%%

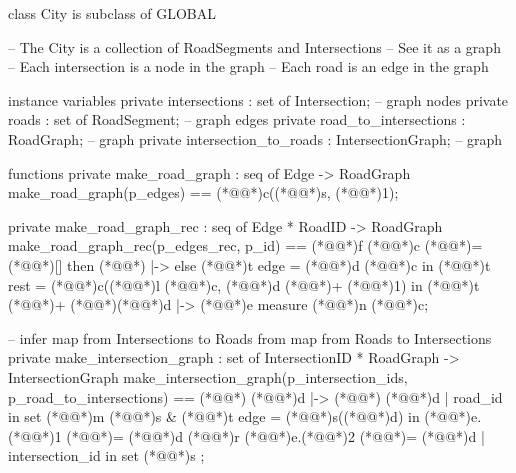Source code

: \documentclass[a4paper]{article}
\begin{document}
\title{}
\author{}
\begin{vdm_al}
class City is subclass of GLOBAL

-- The City is a collection of RoadSegments and Intersections
-- See it as a graph
--      Each intersection is a node in the graph
--      Each road is an edge in the graph

instance variables
    private intersections : set of Intersection; -- graph nodes
    private roads : set of RoadSegment; -- graph edges
    private road_to_intersections : RoadGraph; -- graph
    private intersection_to_roads : IntersectionGraph; -- graph   

functions
    private make_road_graph : seq of Edge -> RoadGraph
    make_road_graph(p_edges) ==
        (*@@*)c((*@@*)s, (*@\vdmnotcovered{}@*)1);

    private make_road_graph_rec : seq of Edge * RoadID -> RoadGraph
    make_road_graph_rec(p_edges_rec, p_id) ==
        (*@@*)f (*@@*)c (*@\vdmnotcovered{}@*)= (*@\vdmnotcovered{}@*)[] then
            (*@\vdmnotcovered{}@*){ |-> }
        else
            (*@@*)t edge = (*@@*)d (*@@*)c in
                (*@@*)t rest = (*@@*)c((*@@*)l (*@@*)c, (*@@*)d (*@\vdmnotcovered{}@*)+ (*@\vdmnotcovered{}@*)1) in
                    (*@@*)t (*@\vdmnotcovered{+}@*)+ (*@\vdmnotcovered{}@*){(*@@*)d |-> (*@@*)e}
    measure (*@@*)n (*@@*)c;

    -- infer map from Intersections to Roads from map from Roads to Intersections
    private make_intersection_graph : set of IntersectionID * RoadGraph -> IntersectionGraph
    make_intersection_graph(p_intersection_ids, p_road_to_intersections) ==
        (*@\vdmnotcovered{}@*){
            (*@@*)d |-> (*@\vdmnotcovered{}@*){
                (*@@*)d
                | road_id in set (*@@*)m (*@@*)s &
                    (*@@*)t edge = (*@@*)s((*@@*)d) in
                        (*@@*)e.(*@@*)1 (*@\vdmnotcovered{}@*)= (*@@*)d (*@@*)r (*@@*)e.(*@@*)2 (*@\vdmnotcovered{}@*)= (*@@*)d
            }
            | intersection_id in set (*@@*)s
        };


\end{vdm_al}
\end{document}
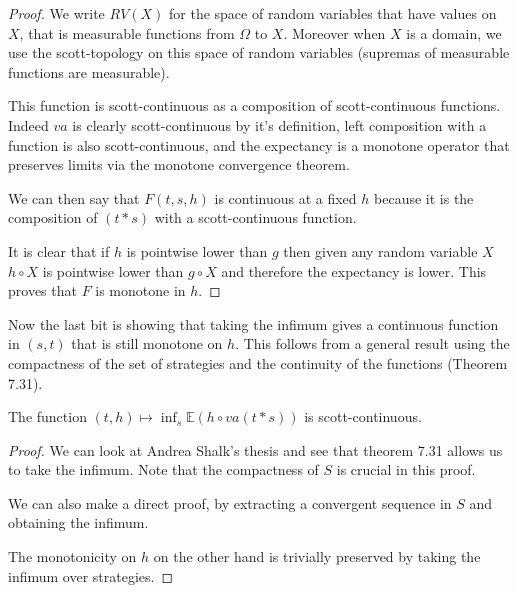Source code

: \begin{ensps}
\begin{proof}
    We write $RV(X)$ for the space of random variables 
    that have values on $X$, that is measurable 
    functions from $\Omega$ to $X$. Moreover when 
    $X$ is a domain, we use the scott-topology on this 
    space of random variables (supremas of measurable functions 
    are measurable).

    \begin{center}
    \end{center}

    This function is scott-continuous as a composition of 
    scott-continuous functions. Indeed $va$ is clearly scott-continuous 
    by it's definition, left composition with a function is also
    scott-continuous, and the expectancy is a monotone operator 
    that preserves limits via the monotone convergence theorem. 

    We can then say that $F(t,s,h)$ is continuous at a fixed $h$
    because it is the composition of $(t*s)$ with a scott-continuous 
    function.

    It is clear that if $h$ is pointwise lower than $g$
    then given any random variable $X$ $h \circ X$ is pointwise 
    lower than $g \circ X$ and therefore the expectancy 
    is lower. This proves that $F$ is monotone in $h$.
\end{proof}
\end{ensps}

Now the last bit is showing that taking the infimum gives 
a continuous function in $(s,t)$ that is still monotone on $h$.
This follows from a general result using the compactness of the 
set of strategies and the continuity of the functions 
\cite{AndreaShalk} (Theorem 7.31).

\begin{ensps}
\begin{alemma}
    The function $(t,h) \mapsto \inf_s \mathbb{E} (h \circ va(t*s))$
    is scott-continuous.
\end{alemma}

\begin{proof}
    We can look at Andrea Shalk's thesis 
    \cite{AndreaShalk} and see that theorem 7.31 
    allows us to take the infimum. Note that 
    the compactness of $S$ is crucial in this proof.

    We can also make a direct proof, by extracting 
    a convergent sequence in $S$ and obtaining the 
    infimum. 


    The monotonicity on $h$ on the other hand is 
    trivially preserved by taking the infimum over
    strategies. 
\end{proof}
\end{ensps}


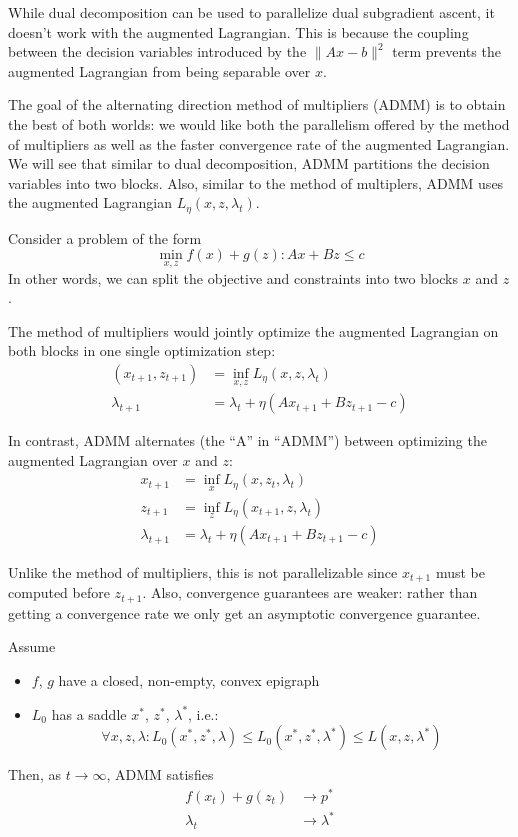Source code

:While dual decomposition can be used to parallelize dual subgradient ascent,
it doesn't work with the augmented Lagrangian. This is because the coupling between
the decision variables introduced by the $\| A x - b \|^2$ term prevents
the augmented Lagrangian from being separable over $x$.

The goal of the alternating direction method of multipliers (ADMM) is to obtain
the best of both worlds: we would like both the parallelism offered by the method
of multipliers as well as the faster convergence rate of the augmented Lagrangian.
We will see that similar to dual decomposition, ADMM partitions
the decision variables into two blocks. Also, similar to the method of multiplers,
ADMM uses the augmented Lagrangian $L_\eta(x,z,\lambda_t)$.

Consider a problem of the form
\[
\min_{x,z} f(x) + g(z) : A x + B z \leq c
\]
In other words, we can split the objective and constraints into two blocks $x$ and $z$.

The method of multipliers would jointly optimize the augmented Lagrangian
on both blocks in one single optimization step:
\begin{align}
(x_{t+1}, z_{t+1}) &= \inf_{x,z} L_\eta(x,z,\lambda_t)\\
\lambda_{t+1} &= \lambda_t + \eta(A x_{t+1} + B z_{t+1} - c)
\end{align}

In contrast, ADMM alternates (the ``A'' in ``ADMM'') between optimizing
the augmented Lagrangian over $x$ and $z$:
\begin{align}
x_{t+1} &= \inf_{x} L_\eta(x, z_t, \lambda_t) \\
z_{t+1} &= \inf_{z} L_\eta(x_{t+1}, z, \lambda_t) \\
\lambda_{t+1} &= \lambda_t + \eta(A x_{t+1} + B z_{t+1} - c)
\end{align}

Unlike the method of multipliers, this is not parallelizable
since $x_{t+1}$ must be computed before $z_{t+1}$. Also, convergence
guarantees are weaker: rather than getting a convergence rate we only get an asymptotic
convergence guarantee.

\begin{theorem}
Assume
\begin{itemize}
\item $f$, $g$ have a closed, non-empty, convex
epigraph
\item $L_0$ has a saddle $x^*$, $z^*$, $\lambda^*$, i.e.:
\[
\forall x,z,\lambda: L_0(x^*,z^*,\lambda) \leq L_0(x^*,z^*,\lambda^*)\leq L(x,z,\lambda^*)
\]
\end{itemize}
Then, as $t \to \infty$, ADMM satisfies
\begin{align}
f(x_t) + g(z_t) &\to p^*\\
\lambda_t &\to \lambda^*
\end{align}
\end{theorem}

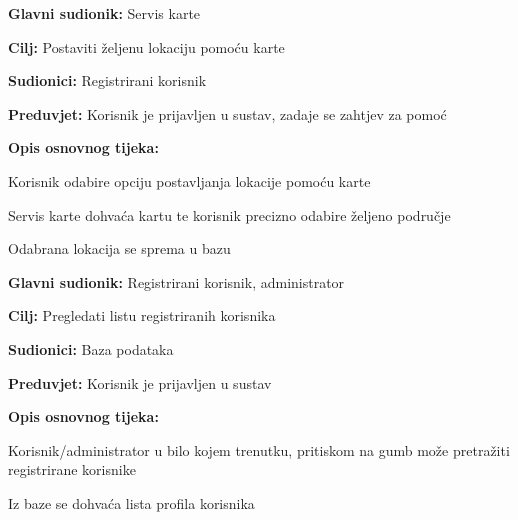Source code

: \noindent {}
\begin{packed_item}
	
	\item \textbf{Glavni sudionik: } Servis karte
	\item  \textbf{Cilj:} Postaviti željenu lokaciju pomoću karte
	\item  \textbf{Sudionici:} Registrirani korisnik
	\item  \textbf{Preduvjet:} Korisnik je prijavljen u sustav, zadaje se zahtjev za pomoć
	\item  \textbf{Opis osnovnog tijeka:}
	
	\item[] \begin{packed_enum}
		
		\item Korisnik odabire opciju postavljanja lokacije pomoću karte
		\item Servis karte dohvaća kartu te korisnik precizno odabire željeno područje
		\item Odabrana lokacija se sprema u bazu
	\end{packed_enum}
\end{packed_item}
\noindent {}
\begin{packed_item}
	
	\item \textbf{Glavni sudionik: }Registrirani korisnik, administrator
	\item  \textbf{Cilj:} Pregledati listu registriranih korisnika
	\item  \textbf{Sudionici:} Baza podataka
	\item  \textbf{Preduvjet:} Korisnik je prijavljen u sustav
	\item  \textbf{Opis osnovnog tijeka:}
	
	\item[] \begin{packed_enum}
		
		\item Korisnik/administrator u bilo kojem trenutku, pritiskom na gumb može pretražiti registrirane korisnike
		\item Iz baze se dohvaća lista profila korisnika
	\end{packed_enum}
\end{packed_item}
\noindent {}

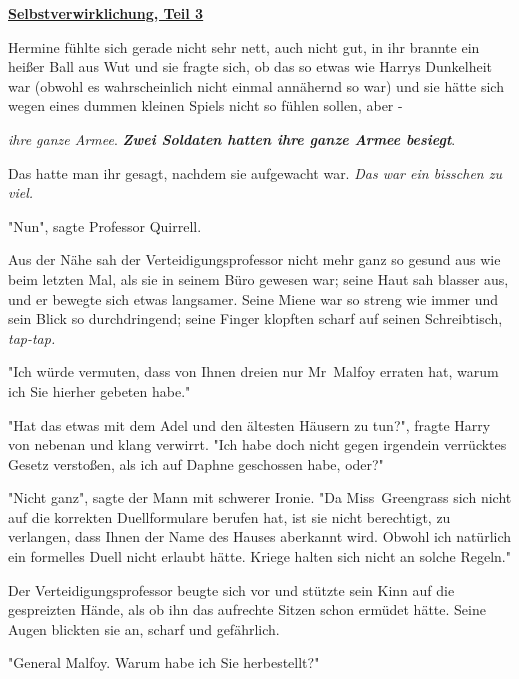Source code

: 

\hypertarget{selbstverwirklichung-teil-3}{%

\textbf{\uline{Selbstverwirklichung, Teil 3}}

Hermine fühlte sich gerade nicht sehr nett, auch nicht gut, in ihr brannte ein heißer Ball aus Wut und sie fragte sich, ob das so etwas wie Harrys Dunkelheit war (obwohl es wahrscheinlich nicht einmal annähernd so war) und sie hätte sich wegen eines dummen kleinen Spiels nicht so fühlen sollen, aber -

\emph{ihre ganze Armee}. \textbf{\emph{Zwei Soldaten hatten ihre ganze Armee besiegt}}.

Das hatte man ihr gesagt, nachdem sie aufgewacht war. \emph{Das war ein bisschen zu viel.}

"Nun", sagte Professor Quirrell.

Aus der Nähe sah der Verteidigungsprofessor nicht mehr ganz so gesund aus wie beim letzten Mal, als sie in seinem Büro gewesen war; seine Haut sah blasser aus, und er bewegte sich etwas langsamer. Seine Miene war so streng wie immer und sein Blick so durchdringend; seine Finger klopften scharf auf seinen Schreibtisch, \emph{tap-tap.}

"Ich würde vermuten, dass von Ihnen dreien nur Mr~Malfoy erraten hat, warum ich Sie hierher gebeten habe."

"Hat das etwas mit dem Adel und den ältesten Häusern zu tun?", fragte Harry von nebenan und klang verwirrt. "Ich habe doch nicht gegen irgendein verrücktes Gesetz verstoßen, als ich auf Daphne geschossen habe, oder?"

"Nicht ganz", sagte der Mann mit schwerer Ironie. "Da Miss~Greengrass sich nicht auf die korrekten Duellformulare berufen hat, ist sie nicht berechtigt, zu verlangen, dass Ihnen der Name des Hauses aberkannt wird. Obwohl ich natürlich ein formelles Duell nicht erlaubt hätte. Kriege halten sich nicht an solche Regeln."

Der Verteidigungsprofessor beugte sich vor und stützte sein Kinn auf die gespreizten Hände, als ob ihn das aufrechte Sitzen schon ermüdet hätte. Seine Augen blickten sie an, scharf und gefährlich.

"General Malfoy. Warum habe ich Sie herbestellt?"

}
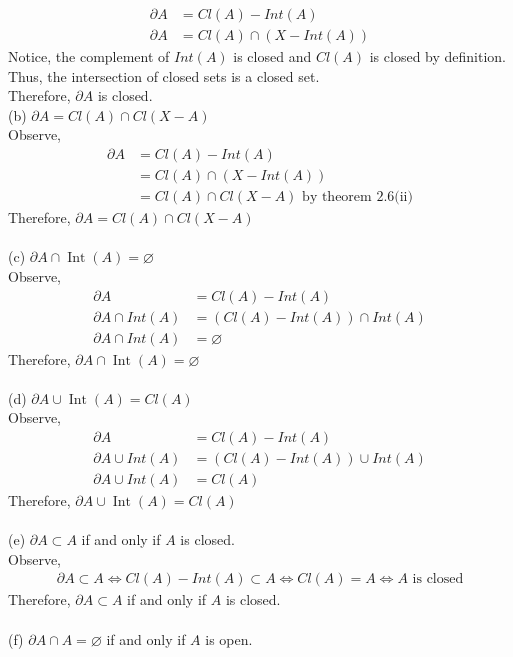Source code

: \documentclass[12pt]{article}
\begin{document}
\begin{enumerate}
\begin{align*}
				 \partial A &= Cl(A)-Int(A)\\
				 \partial A &= Cl(A)\cap (X-Int(A))  
			\end{align*}
			Notice, the complement of $ Int(A) $ is closed and $Cl(A)$ is closed by definition. Thus, the intersection of closed sets is a closed set.\\
			Therefore, $ \partial A $ is closed.
		\\(b) $\partial A=Cl(A) \cap Cl(X-A)$\\
			Observe,
			\begin{align*}
				\partial A &= Cl(A)-Int(A)\\
						   &= Cl(A)\cap(X-Int(A))\\
						   &= Cl(A)\cap Cl(X-A) \text{ by theorem 2.6(ii)}
			\end{align*}
			Therefore,  $\partial A=Cl(A) \cap Cl(X-A)$\\
		\\(c) $\partial A \cap \operatorname{Int}(A)=\varnothing$\\
			Observe,
			\begin{align*}
				\partial A &= Cl(A)-Int(A)\\
				\partial A \cap Int(A) &= (Cl(A)-Int(A))\cap Int(A)\\
				\partial A \cap Int(A) &= \varnothing
			\end{align*}
			Therefore,  $\partial A \cap \operatorname{Int}(A)=\varnothing$\\
		\\(d) $\partial A \cup \operatorname{Int}(A)=C l(A)$\\
			Observe,
			\begin{align*}
				\partial A &= Cl(A)-Int(A)\\
				\partial A \cup Int(A) &= (Cl(A)-Int(A))\cup Int(A)\\
				\partial A \cup Int(A) &= Cl(A)
			\end{align*}
		Therefore, $\partial A \cup \operatorname{Int}(A)=C l(A)$\\
		\\(e) $\partial A \subset A$ if and only if $A$ is closed.\\
		Observe,
		\begin{align*}
			\partial A \subset A \Leftrightarrow Cl(A)-Int(A)\subset A \Leftrightarrow Cl(A)=A \Leftrightarrow A \text{ is closed}
		\end{align*}
		Therefore, $\partial A \subset A$ if and only if $A$ is closed.\\
		\\(f) $\partial A \cap A=\varnothing$ if and only if $A$ is open.\\

\end{enumerate}
\end{document}
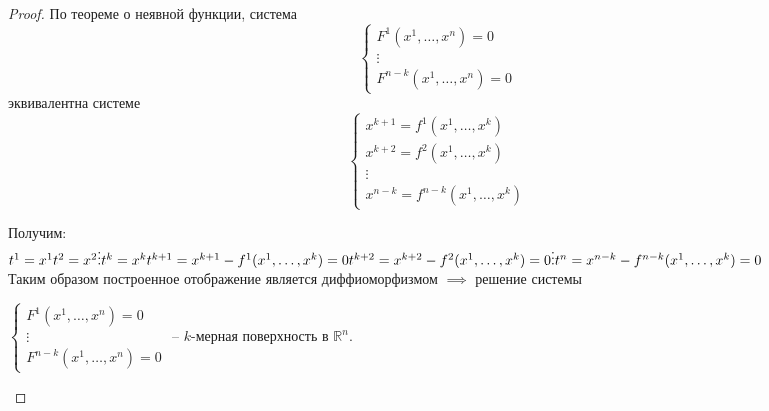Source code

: \documentclass{report}
\theoremstyle{definition}
\begin{document}
\begin{proof}
  По теореме о неявной функции, система
  \begin{equation*}
    \left\{\begin{array}{l}
      F^1(x^1,\ldots,x^n) = 0 \\
      \vdots                  \\
      F^{n-k}(x^1,\ldots,x^n) = 0
    \end{array}\right.
  \end{equation*}
  эквивалентна системе
  \begin{equation*}
    \left\{\begin{array}{l}
      x^{k+1} = f^1(x^1,\ldots,x^k) \\
      x^{k+2} = f^2(x^1,\ldots,x^k) \\
      \vdots                        \\
      x^{n-k} = f^{n-k}(x^1,\ldots,x^k)
    \end{array}\right.
  \end{equation*}

  Получим: \\

  $t^1 = x^1 \\
    t^2 = x^2 \\
    \vdots \\
    t^k = x^k \\
    t^{k+1} = x^{k+1} - f^1(x^1,\ldots,x^k) = 0 \\
    t^{k+2} = x^{k+2} - f^2(x^1,\ldots,x^k) = 0 \\
    \vdots \\
    t^{n} = x^{n-k} - f^{n-k}(x^1,\ldots,x^k) = 0$ \\

  Таким образом построенное отображение является диффиоморфизмом $\implies$ решение системы
  \begin{center}
    $\left\{\begin{array}{l}
        F^1(x^1,\ldots,x^n) = 0 \\
        \vdots                  \\
        F^{n-k}(x^1,\ldots,x^n) = 0
      \end{array}\right.$ -- $k$-мерная поверхность в $\mathbb{R}^n$.
  \end{center}
\end{proof}
\end{document}
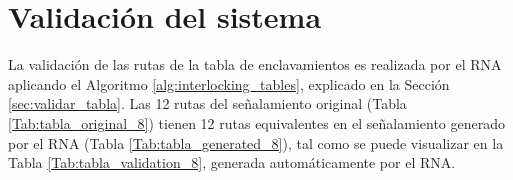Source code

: \section{Validación del sistema}

    La validación de las rutas de la tabla de enclavamientos es realizada por el RNA aplicando el Algoritmo \ref{alg:interlocking_tables}, explicado en la Sección \ref{sec:validar_tabla}. Las 12 rutas del señalamiento original (Tabla \ref{Tab:tabla_original_8}) tienen 12 rutas equivalentes en el señalamiento generado por el RNA (Tabla \ref{Tab:tabla_generated_8}), tal como se puede visualizar en la Tabla \ref{Tab:tabla_validation_8}, generada automáticamente por el RNA.

    \begin{table}[H]
        {
        \caption{Equivalencias entre las rutas originales y las generadas por el RNA.}
        \label{Tab:tabla_validation_8}
        \centering
            \begin{center}
            \end{center}
        }    
    \end{table}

%%

### Assigned task
State, with no accompanying text, how many lines of the material contain the string "variables".

### Written solution
5